他の好ましい具体例では、電解質は、遷移金属、主族の金属、アルカリ土類元素、アルカリ金属又は希土類元素を含むことができる。電解質は、MeX(ここで、Meは、金(Au)、銀(Ag)、ニッケル(Ni)、カドミウム(Cd)、コバルト(Co)、タングステン(W)、錫(Sn)、バナジウム(V)、亜鉛(Zn)、クロム(Cr)、銅(Cu)、鉛(Pb)、鉄(Fe)、モリブデン(Mo)、珪素(Si)、マグネシウム(Mg)、マンガン(Mn)、硼素(B)及びチタン(Ti)よりなる群から選択される1種以上の金属種であり、そしてXは、酸化物、硫化物、ハロゲン化物及びそれらの混合物よりなる群から選択される陰イオン性種である)を含むことができる。溶融電解質は金属酸化物スラグであってよい。
本発明の1つの具体例では、電源は、溶融金属電解質中の金属種をその対応する金属に電解還元するように選択された電位を適用することができる。電位は、単一の金属種又は2種以上の金属種を一度に選択的に還元するように選択されることができる。装置は、複数の陰極及び陽極電解セルであって、各々のセルが独立して電位を適用することができるものを含むことができる。
本発明の更に他の具体例では、金属種の組成を測定するための装置は、溶融電解質の組成及び輸送特性、例えば電流−時間及び/又はi−Vプロットに特有の電気入力シグナルを受け取りそして出力シグナルを伝達するように適応された手段を更に含む。電源は、電位スイープ又はステップ電位を適用することができる。
本発明のなお他の面では、スラグのような溶融電解質中の金属種の組成及び輸送特性は、陰極と陽極との間で電位を発生させ、この場合に陰極は測定しようとする金属種を含む溶融金属電解質と電気的接触状態にあり、陰極及び溶融金属電解質は金属種と結合した陰イオンを輸送することができるイオン膜によって陽極から分離されており、これによって電流が発生されるようにし、そして得られた電流−電位プロファイルを基準ガス−イオン膜界面及び溶融電極−陰極界面において参照電極を利用して監視することによって測定されることができる。

*課題*.
1) 原文の最初の文で、電解質が含むことができるとされている元素や金属の種類をすべて挙げてください。
2) 原文について、次の問いに答えてください。
(a) 溶融電解質は何であってよいとされていますか。
(b) 電源が適用できる電位として、どのようなものが挙げられていますか。
(c) 陰極と溶融金属電解質は、何によって陽極から分離されていますか。
3) 原文のうち、「本発明の1つの具体例では、電」で始まり「きるものを含むことができる。」で終わる部分を、一字も変えずに書き写してください。
これらのエントリーは原文とは別の資料です。

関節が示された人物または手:
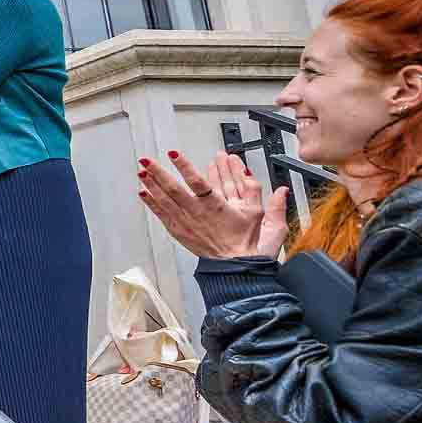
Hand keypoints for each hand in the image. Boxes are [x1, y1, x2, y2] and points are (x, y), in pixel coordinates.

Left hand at [139, 150, 288, 259]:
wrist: (235, 268)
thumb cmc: (247, 245)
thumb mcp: (265, 221)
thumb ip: (268, 200)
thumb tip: (279, 189)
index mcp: (218, 208)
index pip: (199, 183)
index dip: (185, 167)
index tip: (175, 154)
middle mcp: (199, 215)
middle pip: (175, 190)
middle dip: (159, 172)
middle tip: (147, 159)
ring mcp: (187, 224)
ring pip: (165, 201)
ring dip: (152, 185)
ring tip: (141, 171)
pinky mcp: (181, 232)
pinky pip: (163, 216)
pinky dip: (152, 204)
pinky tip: (143, 193)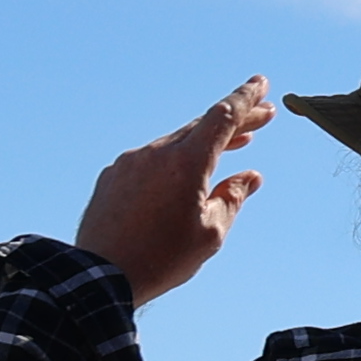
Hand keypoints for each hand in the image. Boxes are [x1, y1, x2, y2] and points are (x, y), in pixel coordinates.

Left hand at [73, 80, 270, 304]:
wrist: (98, 276)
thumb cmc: (160, 259)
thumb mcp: (210, 233)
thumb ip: (233, 198)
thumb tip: (248, 177)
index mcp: (185, 163)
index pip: (223, 117)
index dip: (246, 99)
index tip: (261, 84)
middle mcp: (156, 153)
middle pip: (201, 126)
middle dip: (234, 121)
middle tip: (262, 118)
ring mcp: (130, 163)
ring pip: (175, 143)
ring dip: (204, 143)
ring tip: (232, 145)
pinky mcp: (112, 177)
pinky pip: (150, 161)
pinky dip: (174, 161)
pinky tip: (185, 177)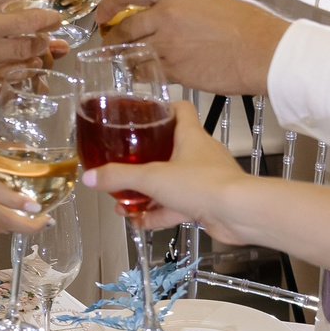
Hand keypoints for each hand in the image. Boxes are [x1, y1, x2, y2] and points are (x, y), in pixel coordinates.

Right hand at [81, 102, 265, 236]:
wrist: (238, 213)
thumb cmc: (204, 183)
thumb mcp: (152, 177)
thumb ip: (120, 177)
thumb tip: (90, 177)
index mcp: (190, 135)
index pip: (179, 110)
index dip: (162, 108)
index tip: (143, 114)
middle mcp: (199, 155)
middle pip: (170, 149)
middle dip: (145, 160)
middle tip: (123, 166)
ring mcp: (204, 180)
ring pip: (171, 182)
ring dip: (148, 192)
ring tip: (123, 201)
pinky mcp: (206, 203)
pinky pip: (177, 206)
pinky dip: (158, 214)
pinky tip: (139, 222)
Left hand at [93, 0, 288, 94]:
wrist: (262, 48)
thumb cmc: (245, 23)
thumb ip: (177, 1)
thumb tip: (157, 11)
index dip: (108, 4)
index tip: (102, 14)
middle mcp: (166, 14)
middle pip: (123, 26)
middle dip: (111, 38)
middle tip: (109, 42)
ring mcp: (168, 43)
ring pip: (130, 52)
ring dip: (123, 58)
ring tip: (124, 61)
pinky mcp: (174, 68)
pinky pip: (145, 72)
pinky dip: (139, 74)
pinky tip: (143, 74)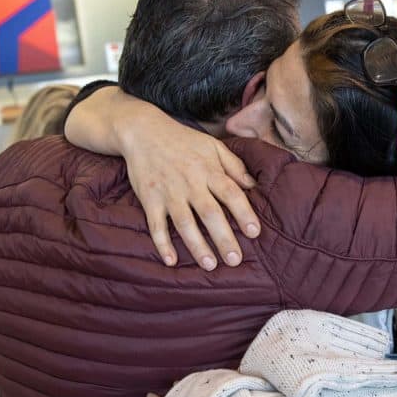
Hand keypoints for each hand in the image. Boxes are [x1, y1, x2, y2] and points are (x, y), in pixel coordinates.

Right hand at [115, 112, 260, 270]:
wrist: (142, 132)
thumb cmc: (184, 141)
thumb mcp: (213, 146)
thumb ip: (235, 166)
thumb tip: (254, 187)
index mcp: (209, 170)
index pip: (231, 193)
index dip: (244, 213)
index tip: (254, 233)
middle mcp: (190, 183)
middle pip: (210, 213)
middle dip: (223, 238)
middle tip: (235, 260)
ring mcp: (168, 193)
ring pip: (185, 223)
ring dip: (197, 245)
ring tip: (210, 265)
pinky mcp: (149, 199)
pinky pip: (156, 224)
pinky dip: (162, 243)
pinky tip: (171, 260)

*解答*.
1) 遷移金属、主族の金属、アルカリ土類元素、アルカリ金属、希土類元素

2)
(a) 金属酸化物スラグ
(b) 電位スイープ又はステップ電位
(c) 金属種と結合した陰イオンを輸送することができるイオン膜

3)
本発明の1つの具体例では、電源は、溶融金属電解質中の金属種をその対応する金属に電解還元するように選択された電位を適用することができる。電位は、単一の金属種又は2種以上の金属種を一度に選択的に還元するように選択されることができる。装置は、複数の陰極及び陽極電解セルであって、各々のセルが独立して電位を適用することができるものを含むことができる。